Geçenlerde Sayın Cumhurbaşkanımız Türkiye’nin yeni Kızılelması konusunu işledi. 25 Kasım 2018 de Ali Akdemir Beyefendinin katıldığı, TEKBAYRAK Derneğimiz ile düzenlediğimiz Türk Dünyası 2. İstişare Toplantımızda “Yeni Kızılelma” fikrini Türk dünyasının ortak değerleri üzerinden gündeme getirmek istediğini söylediklerinde, memnuniyetle dile getirmesini istemiş ve kendilerinin sunumlarını dikkatle izlemiştik. Bunu neden söyledim; toplantıyı düzenlediğimiz için bizle istişare etse de “Yeni Kızılelma” fikri ilk olarak Ali Akdemir Hocamdadır ve kim “Yeni Kızılelma” fikrinden bahsetmek istiyorsa, Ali Akdemir Hocamın telifini en azından ismini anarak gerçekleştirmelidir.
Türk Dünyası STK’ları İçin Yeni Kızılelma
Türk dünyası STK’ları için yeni Kızılelma konusunu anlatmak için bazı kavramları açmak gereğini düşünüyorum.

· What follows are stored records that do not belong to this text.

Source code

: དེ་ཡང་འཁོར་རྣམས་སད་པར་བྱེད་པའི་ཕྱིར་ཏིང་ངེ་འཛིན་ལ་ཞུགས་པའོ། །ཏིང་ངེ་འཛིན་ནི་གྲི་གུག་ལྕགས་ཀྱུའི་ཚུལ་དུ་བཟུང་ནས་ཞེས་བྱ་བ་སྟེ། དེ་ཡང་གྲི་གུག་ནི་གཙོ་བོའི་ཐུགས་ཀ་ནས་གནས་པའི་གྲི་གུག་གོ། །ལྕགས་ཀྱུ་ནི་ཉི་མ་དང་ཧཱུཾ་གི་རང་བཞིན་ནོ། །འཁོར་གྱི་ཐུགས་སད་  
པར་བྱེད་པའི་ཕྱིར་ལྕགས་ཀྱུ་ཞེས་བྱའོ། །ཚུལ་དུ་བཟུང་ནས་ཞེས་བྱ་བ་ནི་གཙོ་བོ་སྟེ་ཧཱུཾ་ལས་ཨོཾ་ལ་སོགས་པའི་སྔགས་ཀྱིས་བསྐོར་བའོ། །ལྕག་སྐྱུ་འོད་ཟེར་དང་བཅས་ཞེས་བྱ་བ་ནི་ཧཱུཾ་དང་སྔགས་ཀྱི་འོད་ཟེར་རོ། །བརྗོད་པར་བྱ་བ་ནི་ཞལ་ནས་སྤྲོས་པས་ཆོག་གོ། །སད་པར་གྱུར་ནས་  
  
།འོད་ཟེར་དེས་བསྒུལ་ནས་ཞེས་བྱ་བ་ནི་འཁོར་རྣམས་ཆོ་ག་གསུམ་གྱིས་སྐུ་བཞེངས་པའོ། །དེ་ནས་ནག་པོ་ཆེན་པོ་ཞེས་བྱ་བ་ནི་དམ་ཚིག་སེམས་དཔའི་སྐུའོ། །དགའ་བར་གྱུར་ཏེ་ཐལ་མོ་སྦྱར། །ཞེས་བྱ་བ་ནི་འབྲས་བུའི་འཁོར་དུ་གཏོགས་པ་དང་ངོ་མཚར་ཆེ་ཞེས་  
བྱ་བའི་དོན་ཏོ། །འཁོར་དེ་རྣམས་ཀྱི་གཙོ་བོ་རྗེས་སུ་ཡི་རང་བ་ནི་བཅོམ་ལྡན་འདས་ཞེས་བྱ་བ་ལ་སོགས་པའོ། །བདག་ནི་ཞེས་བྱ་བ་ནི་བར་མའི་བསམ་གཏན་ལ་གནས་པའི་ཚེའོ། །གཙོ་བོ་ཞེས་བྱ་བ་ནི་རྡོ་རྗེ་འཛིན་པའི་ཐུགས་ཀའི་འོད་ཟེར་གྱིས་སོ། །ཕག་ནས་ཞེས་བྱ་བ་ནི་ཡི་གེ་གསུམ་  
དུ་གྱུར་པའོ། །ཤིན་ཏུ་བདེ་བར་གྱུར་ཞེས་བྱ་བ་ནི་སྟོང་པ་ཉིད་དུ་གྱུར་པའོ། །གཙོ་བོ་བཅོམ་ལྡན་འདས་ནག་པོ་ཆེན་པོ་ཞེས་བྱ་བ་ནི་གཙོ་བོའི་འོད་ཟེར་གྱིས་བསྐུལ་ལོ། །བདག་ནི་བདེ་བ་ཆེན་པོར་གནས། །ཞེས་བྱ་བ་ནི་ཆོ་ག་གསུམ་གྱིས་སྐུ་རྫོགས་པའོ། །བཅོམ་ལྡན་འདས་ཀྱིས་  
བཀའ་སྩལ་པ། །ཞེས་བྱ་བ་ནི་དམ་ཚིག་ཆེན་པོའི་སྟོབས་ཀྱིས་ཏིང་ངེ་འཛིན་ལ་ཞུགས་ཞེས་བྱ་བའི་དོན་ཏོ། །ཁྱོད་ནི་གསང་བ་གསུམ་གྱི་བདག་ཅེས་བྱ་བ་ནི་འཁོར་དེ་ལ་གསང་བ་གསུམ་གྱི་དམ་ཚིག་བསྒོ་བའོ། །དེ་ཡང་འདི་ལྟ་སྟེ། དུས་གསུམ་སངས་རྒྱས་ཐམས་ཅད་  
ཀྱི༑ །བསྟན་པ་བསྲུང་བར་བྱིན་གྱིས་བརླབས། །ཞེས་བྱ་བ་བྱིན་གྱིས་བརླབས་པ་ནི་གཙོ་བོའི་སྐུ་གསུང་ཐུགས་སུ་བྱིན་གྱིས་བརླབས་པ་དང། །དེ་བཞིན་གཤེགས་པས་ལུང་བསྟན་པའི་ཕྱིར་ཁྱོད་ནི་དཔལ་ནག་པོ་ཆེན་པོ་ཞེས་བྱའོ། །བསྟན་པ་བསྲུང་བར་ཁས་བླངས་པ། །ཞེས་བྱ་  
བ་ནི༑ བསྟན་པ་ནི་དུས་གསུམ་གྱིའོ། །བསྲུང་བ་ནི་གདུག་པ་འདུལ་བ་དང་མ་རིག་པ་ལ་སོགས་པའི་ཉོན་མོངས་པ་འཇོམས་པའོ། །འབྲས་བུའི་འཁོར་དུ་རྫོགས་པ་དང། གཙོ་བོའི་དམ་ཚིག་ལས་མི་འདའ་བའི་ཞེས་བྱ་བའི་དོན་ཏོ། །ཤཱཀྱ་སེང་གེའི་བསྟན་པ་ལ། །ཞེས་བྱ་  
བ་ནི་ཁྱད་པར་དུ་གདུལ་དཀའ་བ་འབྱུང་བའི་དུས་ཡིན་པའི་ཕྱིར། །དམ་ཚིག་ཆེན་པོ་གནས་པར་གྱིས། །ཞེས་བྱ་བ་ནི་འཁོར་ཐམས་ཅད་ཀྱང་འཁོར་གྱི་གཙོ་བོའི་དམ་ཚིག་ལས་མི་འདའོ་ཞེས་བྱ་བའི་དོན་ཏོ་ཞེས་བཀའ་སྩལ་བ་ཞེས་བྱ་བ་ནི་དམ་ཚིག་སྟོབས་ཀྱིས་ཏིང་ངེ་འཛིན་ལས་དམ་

Konuyu iki bölüm ile sunmayı planladım. İlk bölümde birey, millet, devlet, STK gibi temel tanımlamalar yapacağım. İkinci bölümde ise konu başlıkları açarak Türk Dünyası STK’ları için Yeni Kızılelma hakkında düşüncelerimi paylaşacağım.
1. BÖLÜM
Birey;
1949 İnsan Hakları Evrensel Beyannamesinden sonra bireyin uluslararası anlamda önem kazandığını görüyoruz. Doğuşla kazandığı haklar diye başlayan manzume de değer bulan insan, yenidünya düzeninde önemli bir unsur olarak kabul ediliyor.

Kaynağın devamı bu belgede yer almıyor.